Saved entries
=== Section Start ===
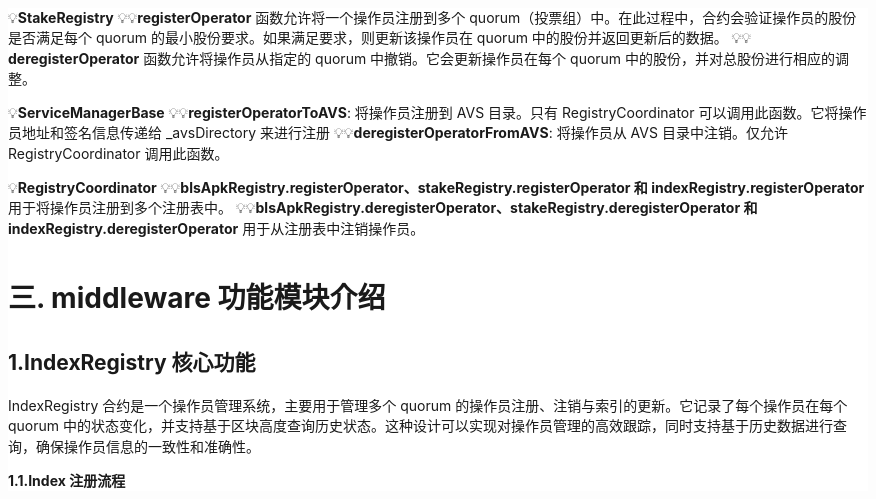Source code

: 💡**StakeRegistry** 💡💡**registerOperator** 函数允许将一个操作员注册到多个 quorum（投票组）中。在此过程中，合约会验证操作员的股份是否满足每个 quorum 的最小股份要求。如果满足要求，则更新该操作员在 quorum 中的股份并返回更新后的数据。 💡💡**deregisterOperator** 函数允许将操作员从指定的 quorum 中撤销。它会更新操作员在每个 quorum 中的股份，并对总股份进行相应的调整。

💡**ServiceManagerBase** 💡💡**registerOperatorToAVS**: 将操作员注册到 AVS 目录。只有 RegistryCoordinator 可以调用此函数。它将操作员地址和签名信息传递给 _avsDirectory 来进行注册 💡💡**deregisterOperatorFromAVS**: 将操作员从 AVS 目录中注销。仅允许 RegistryCoordinator 调用此函数。

💡**RegistryCoordinator** 💡💡**blsApkRegistry.registerOperator、stakeRegistry.registerOperator 和 indexRegistry.registerOperator** 用于将操作员注册到多个注册表中。 💡💡**blsApkRegistry.deregisterOperator、stakeRegistry.deregisterOperator 和 indexRegistry.deregisterOperator** 用于从注册表中注销操作员。

# 三. middleware 功能模块介绍

## 1.**IndexRegistry 核心功能**

IndexRegistry 合约是一个操作员管理系统，主要用于管理多个 quorum 的操作员注册、注销与索引的更新。它记录了每个操作员在每个 quorum 中的状态变化，并支持基于区块高度查询历史状态。这种设计可以实现对操作员管理的高效跟踪，同时支持基于历史数据进行查询，确保操作员信息的一致性和准确性。

**1.1.Index 注册流程**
=== Section End ===
Work required
Could you restate, word for word, the lines above from the one with "中撤销。它会更新操作员在每个 quorum 中的股份，并对总股份进行相应的调整。" to the one with "## 1.**IndexRegistry 核心功能**", both included?

Written response
: 💡**StakeRegistry** 💡💡**registerOperator** 函数允许将一个操作员注册到多个 quorum（投票组）中。在此过程中，合约会验证操作员的股份是否满足每个 quorum 的最小股份要求。如果满足要求，则更新该操作员在 quorum 中的股份并返回更新后的数据。 💡💡**deregisterOperator** 函数允许将操作员从指定的 quorum 中撤销。它会更新操作员在每个 quorum 中的股份，并对总股份进行相应的调整。

💡**ServiceManagerBase** 💡💡**registerOperatorToAVS**: 将操作员注册到 AVS 目录。只有 RegistryCoordinator 可以调用此函数。它将操作员地址和签名信息传递给 _avsDirectory 来进行注册 💡💡**deregisterOperatorFromAVS**: 将操作员从 AVS 目录中注销。仅允许 RegistryCoordinator 调用此函数。

💡**RegistryCoordinator** 💡💡**blsApkRegistry.registerOperator、stakeRegistry.registerOperator 和 indexRegistry.registerOperator** 用于将操作员注册到多个注册表中。 💡💡**blsApkRegistry.deregisterOperator、stakeRegistry.deregisterOperator 和 indexRegistry.deregisterOperator** 用于从注册表中注销操作员。

# 三. middleware 功能模块介绍

## 1.**IndexRegistry 核心功能**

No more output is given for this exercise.